Em Moçambique, Mia Couto já foi agraciado com importantes prémios do país. Nos anos 80 foi considerado um dos 12 melhores escritores africanos do século XX. Mia Couto é o segundo moçambicano a receber o Prémio Camões. O primeiro foi o poeta José Craveirinha, em 1991, o primeiro dos PALOP a ser premiado.
Estreia literária foi há 30 anos
António Emílio Leite Couto (Mia Couto) nasceu em 1955, na Beira, numa família originária de Portugal. No início da década de 1970, estuda Medicina na antiga Universidade de Lourenço Marques, atual Maputo, altura em que se associa à Frente de Libertação de Moçambique (FRELIMO). Depois do 25 de Abril de 1974, interrompe a formação e começa a trabalhar como jornalista. Em 1985, ingressa na Universidade Eduardo Mondlane, onde se forma em Biologia e onde é atualmente investigador e professor.

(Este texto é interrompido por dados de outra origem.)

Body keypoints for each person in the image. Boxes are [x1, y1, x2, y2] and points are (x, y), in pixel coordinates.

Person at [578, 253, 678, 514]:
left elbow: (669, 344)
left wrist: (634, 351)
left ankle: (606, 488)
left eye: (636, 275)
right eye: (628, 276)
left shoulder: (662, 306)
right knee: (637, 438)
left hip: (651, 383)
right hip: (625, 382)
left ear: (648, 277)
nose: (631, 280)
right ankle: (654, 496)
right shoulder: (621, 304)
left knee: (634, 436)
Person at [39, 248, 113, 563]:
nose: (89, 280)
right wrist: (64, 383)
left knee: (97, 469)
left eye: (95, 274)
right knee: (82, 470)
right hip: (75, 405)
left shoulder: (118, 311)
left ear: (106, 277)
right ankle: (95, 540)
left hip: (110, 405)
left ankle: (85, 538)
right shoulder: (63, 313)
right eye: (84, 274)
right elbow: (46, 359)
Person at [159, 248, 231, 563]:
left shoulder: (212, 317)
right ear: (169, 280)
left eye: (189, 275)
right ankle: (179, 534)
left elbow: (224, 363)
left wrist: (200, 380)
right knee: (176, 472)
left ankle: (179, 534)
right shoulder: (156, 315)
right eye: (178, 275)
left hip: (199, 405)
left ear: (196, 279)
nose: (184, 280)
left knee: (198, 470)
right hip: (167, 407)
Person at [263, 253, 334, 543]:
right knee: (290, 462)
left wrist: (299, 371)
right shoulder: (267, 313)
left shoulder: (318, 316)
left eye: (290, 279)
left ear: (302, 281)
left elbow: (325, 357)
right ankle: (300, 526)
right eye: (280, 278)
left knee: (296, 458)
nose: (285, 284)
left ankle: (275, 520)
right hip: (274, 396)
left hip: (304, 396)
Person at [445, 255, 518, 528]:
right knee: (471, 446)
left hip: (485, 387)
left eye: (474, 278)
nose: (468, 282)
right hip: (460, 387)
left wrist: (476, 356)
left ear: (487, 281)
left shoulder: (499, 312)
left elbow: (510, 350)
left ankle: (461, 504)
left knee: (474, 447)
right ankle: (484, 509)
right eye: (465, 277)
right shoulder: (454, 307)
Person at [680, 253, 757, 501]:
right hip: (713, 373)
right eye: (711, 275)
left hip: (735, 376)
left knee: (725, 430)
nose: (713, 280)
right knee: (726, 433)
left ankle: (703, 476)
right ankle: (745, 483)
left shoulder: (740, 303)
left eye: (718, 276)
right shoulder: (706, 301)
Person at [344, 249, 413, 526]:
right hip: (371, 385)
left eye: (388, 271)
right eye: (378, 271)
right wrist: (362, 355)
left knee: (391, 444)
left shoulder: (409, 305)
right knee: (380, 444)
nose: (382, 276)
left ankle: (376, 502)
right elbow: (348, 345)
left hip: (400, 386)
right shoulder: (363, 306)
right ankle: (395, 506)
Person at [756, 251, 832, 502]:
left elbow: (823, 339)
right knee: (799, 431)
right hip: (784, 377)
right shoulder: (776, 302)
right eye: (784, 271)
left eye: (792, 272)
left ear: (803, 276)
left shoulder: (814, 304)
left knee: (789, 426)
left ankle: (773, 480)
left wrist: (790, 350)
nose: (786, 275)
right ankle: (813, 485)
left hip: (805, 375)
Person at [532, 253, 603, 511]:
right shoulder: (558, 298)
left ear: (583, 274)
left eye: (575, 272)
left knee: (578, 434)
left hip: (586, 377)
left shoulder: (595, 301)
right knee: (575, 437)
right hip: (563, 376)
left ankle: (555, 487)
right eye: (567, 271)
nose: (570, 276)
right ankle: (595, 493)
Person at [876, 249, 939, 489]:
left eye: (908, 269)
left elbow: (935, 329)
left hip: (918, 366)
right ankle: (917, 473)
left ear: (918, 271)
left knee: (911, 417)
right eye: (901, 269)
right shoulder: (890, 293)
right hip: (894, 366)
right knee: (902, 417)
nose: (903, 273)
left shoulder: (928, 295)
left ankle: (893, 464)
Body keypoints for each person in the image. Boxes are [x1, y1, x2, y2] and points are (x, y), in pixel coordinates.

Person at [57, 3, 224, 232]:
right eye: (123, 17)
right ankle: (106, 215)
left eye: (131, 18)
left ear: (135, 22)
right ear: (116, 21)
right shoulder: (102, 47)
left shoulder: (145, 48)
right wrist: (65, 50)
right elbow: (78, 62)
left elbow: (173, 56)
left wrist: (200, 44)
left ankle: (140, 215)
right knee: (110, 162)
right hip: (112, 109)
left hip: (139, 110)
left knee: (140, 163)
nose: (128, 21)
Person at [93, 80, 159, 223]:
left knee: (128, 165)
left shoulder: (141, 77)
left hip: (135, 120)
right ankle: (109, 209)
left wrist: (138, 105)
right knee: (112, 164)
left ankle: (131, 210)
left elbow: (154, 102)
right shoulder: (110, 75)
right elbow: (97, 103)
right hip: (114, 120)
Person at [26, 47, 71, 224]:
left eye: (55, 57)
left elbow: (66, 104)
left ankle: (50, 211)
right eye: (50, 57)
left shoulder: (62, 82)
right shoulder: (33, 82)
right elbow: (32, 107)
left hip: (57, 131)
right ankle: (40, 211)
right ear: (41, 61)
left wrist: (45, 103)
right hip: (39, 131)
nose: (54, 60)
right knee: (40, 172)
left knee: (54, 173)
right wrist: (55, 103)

É com "Raiz de Orvalho", livro de poesia publicado há 30 anos, que se estreia na literatura. Seguiram-se depois muitos outros, entre os quais "Cada Homem é uma Raça", "Estórias Abensonhadas", "Contos do Nascer da Terra", "Terra Sonâmbula", "A Varanda do Frangipani", "O Fio das Missangas", "Cronicando", "O País do Queixa Andar", "Pensatempos", "Um Rio Chamado Tempo, uma Casa Chamada Terra", "Venenos de Deus, Remédios do Diabo", "Jesusalém" e "O Último Voo do Flamingo".
“Espero que Mia Couto seja um dos autores de origem portuguesa tão universal como a sua própria obra, que já é hoje”, disse o pensador português Eduardo Lourenço quando, em 2011, lhe foi entregue o Prémio que leva o seu nome.